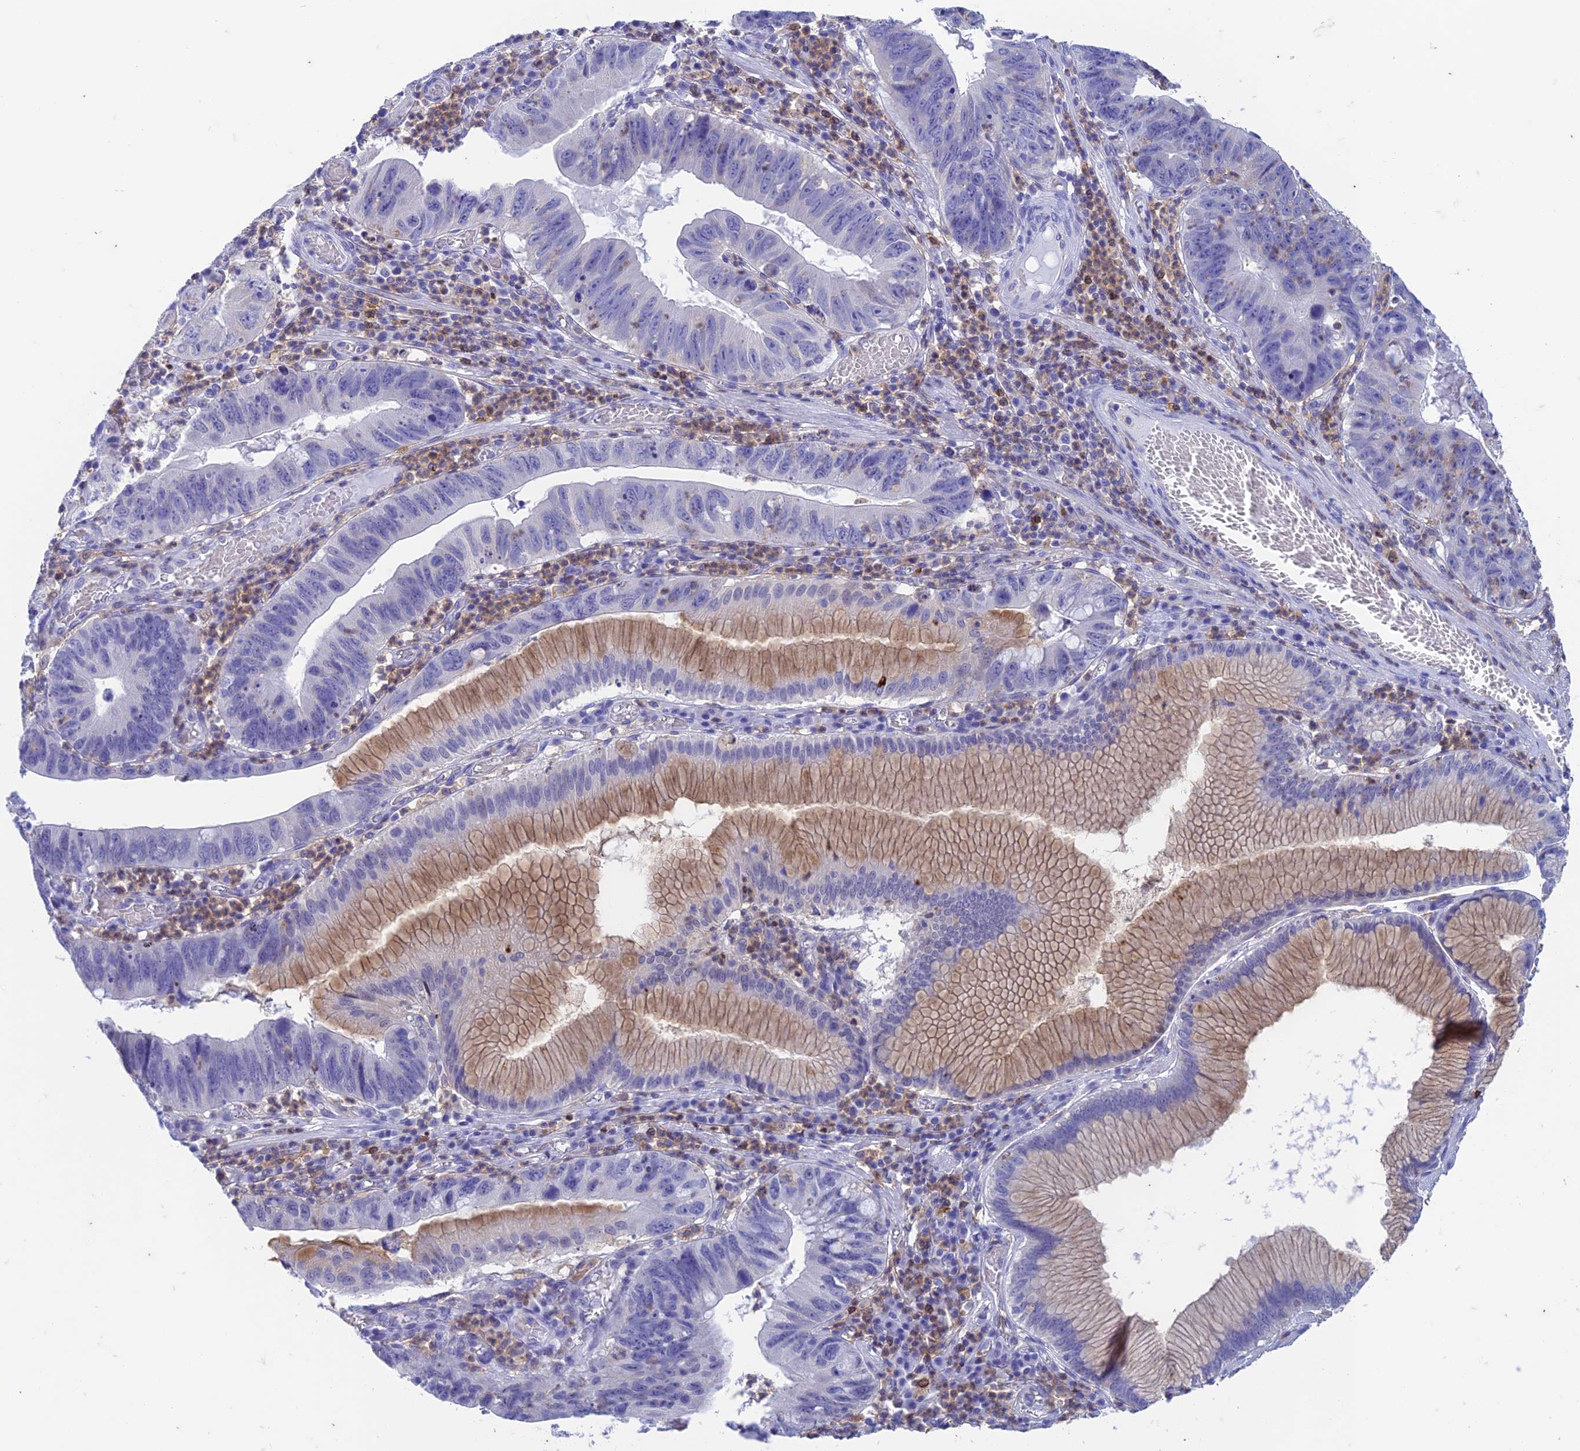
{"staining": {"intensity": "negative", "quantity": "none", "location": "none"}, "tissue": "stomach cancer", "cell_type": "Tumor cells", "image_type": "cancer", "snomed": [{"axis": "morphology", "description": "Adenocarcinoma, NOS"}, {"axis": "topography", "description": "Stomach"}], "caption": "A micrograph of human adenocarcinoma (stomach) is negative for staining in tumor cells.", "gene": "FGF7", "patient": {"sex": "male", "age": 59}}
* * *
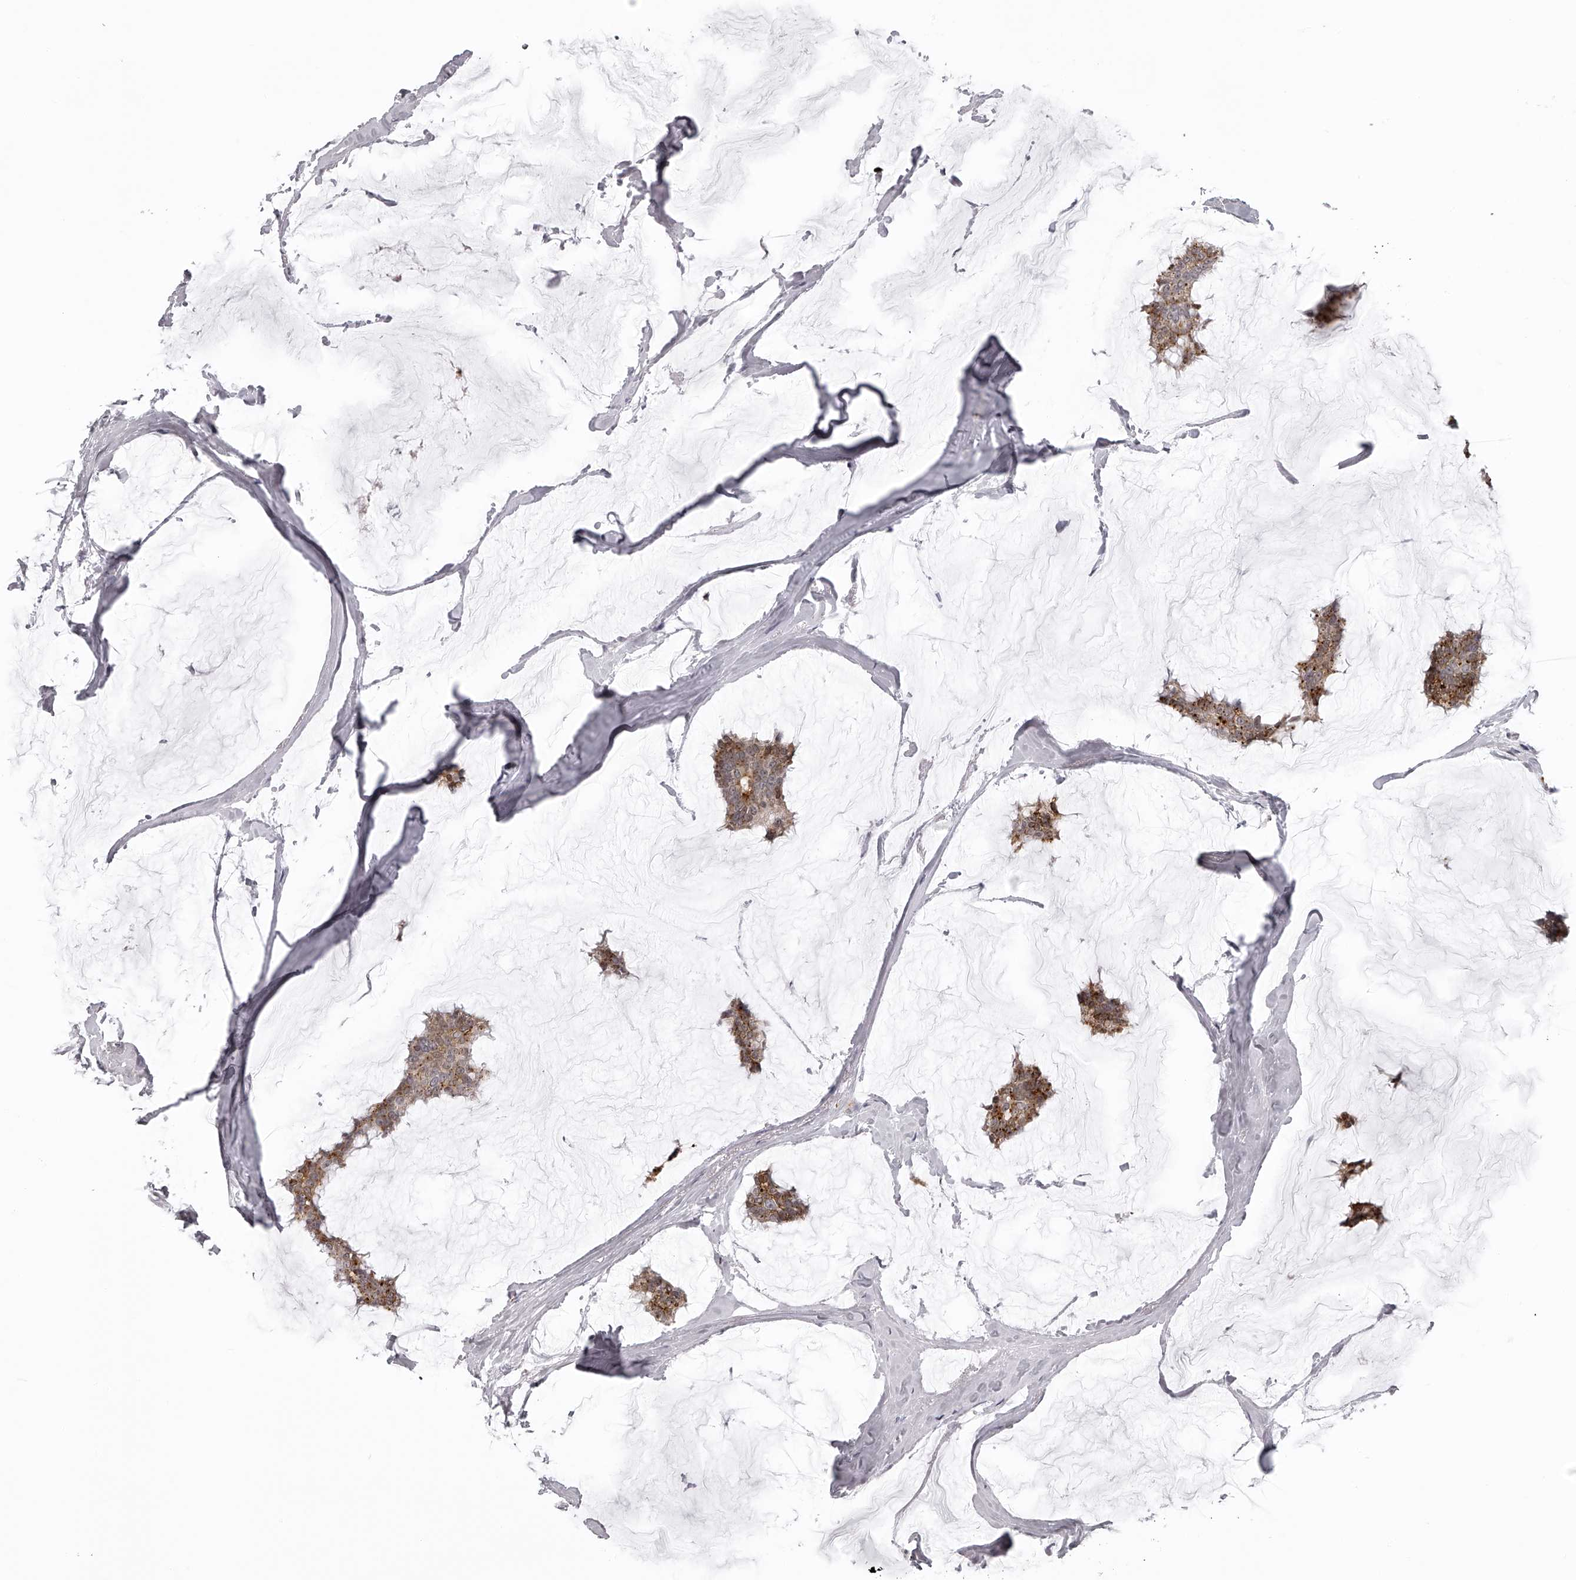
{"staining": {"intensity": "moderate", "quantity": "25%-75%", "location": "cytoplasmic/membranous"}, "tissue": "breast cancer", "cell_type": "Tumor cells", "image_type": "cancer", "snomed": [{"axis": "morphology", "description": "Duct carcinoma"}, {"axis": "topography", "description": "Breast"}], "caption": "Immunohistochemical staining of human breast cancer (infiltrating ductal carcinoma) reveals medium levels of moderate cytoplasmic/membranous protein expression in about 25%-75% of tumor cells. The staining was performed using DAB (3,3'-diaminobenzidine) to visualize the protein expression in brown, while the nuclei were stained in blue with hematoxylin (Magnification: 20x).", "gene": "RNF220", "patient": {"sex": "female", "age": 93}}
--
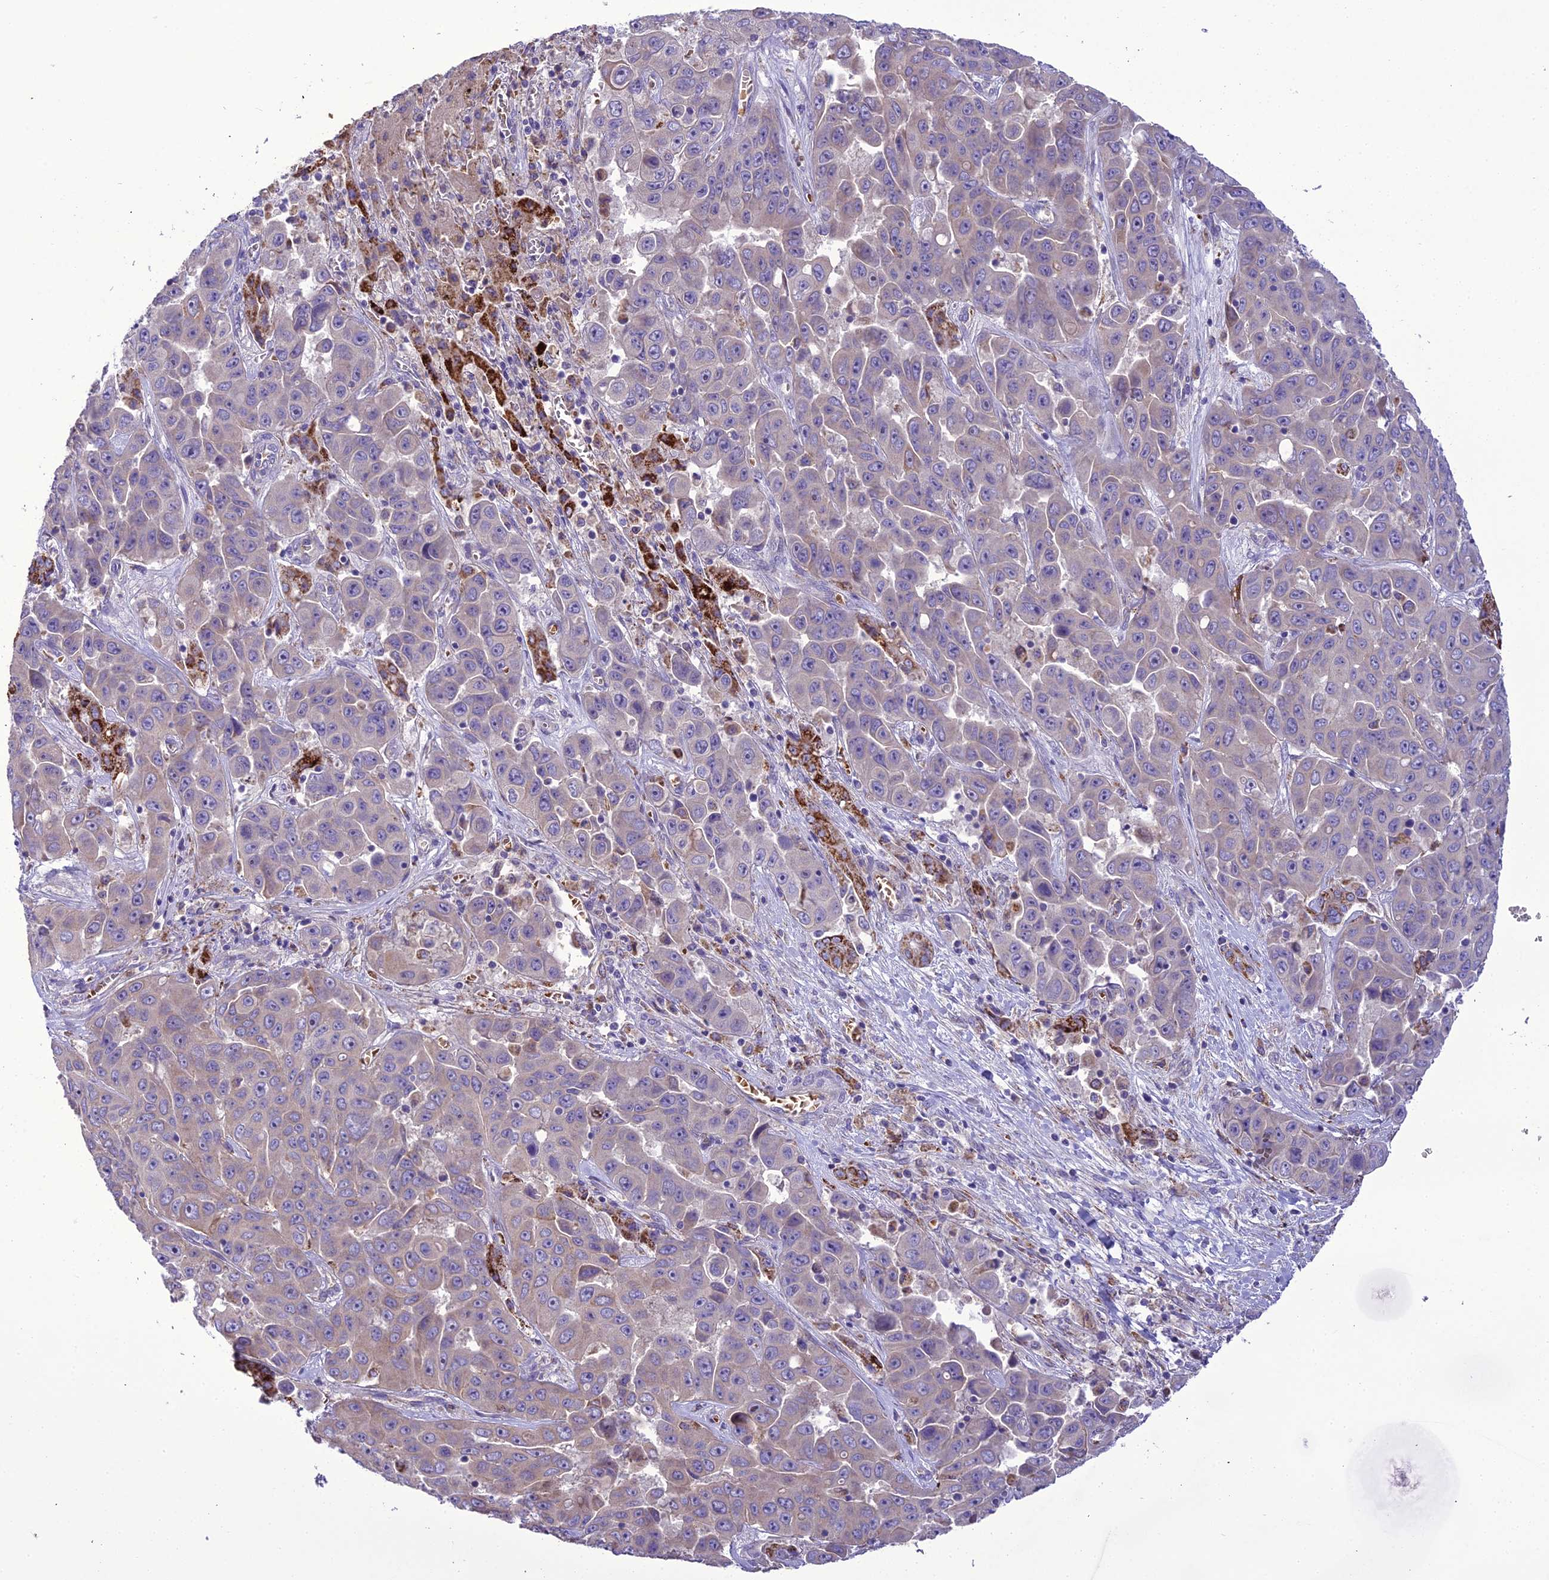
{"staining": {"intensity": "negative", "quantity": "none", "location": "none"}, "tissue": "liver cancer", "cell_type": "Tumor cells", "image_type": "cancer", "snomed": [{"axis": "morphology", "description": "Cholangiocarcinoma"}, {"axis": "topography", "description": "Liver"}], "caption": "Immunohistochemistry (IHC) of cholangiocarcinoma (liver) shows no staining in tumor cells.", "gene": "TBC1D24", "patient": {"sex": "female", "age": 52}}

— WORK TO COMPLETE —
Scan the data above, find each line with "negative", and copy it.

— ANSWER AREA —
{"staining": {"intensity": "negative", "quantity": "none", "location": "none"}, "tissue": "stomach cancer", "cell_type": "Tumor cells", "image_type": "cancer", "snomed": [{"axis": "morphology", "description": "Adenocarcinoma, NOS"}, {"axis": "topography", "description": "Stomach"}], "caption": "A micrograph of human adenocarcinoma (stomach) is negative for staining in tumor cells.", "gene": "FGF7", "patient": {"sex": "male", "age": 59}}
{"staining": {"intensity": "negative", "quantity": "none", "location": "none"}, "tissue": "liver cancer", "cell_type": "Tumor cells", "image_type": "cancer", "snomed": [{"axis": "morphology", "description": "Cholangiocarcinoma"}, {"axis": "topography", "description": "Liver"}], "caption": "Immunohistochemistry (IHC) of cholangiocarcinoma (liver) shows no staining in tumor cells.", "gene": "TBC1D24", "patient": {"sex": "female", "age": 52}}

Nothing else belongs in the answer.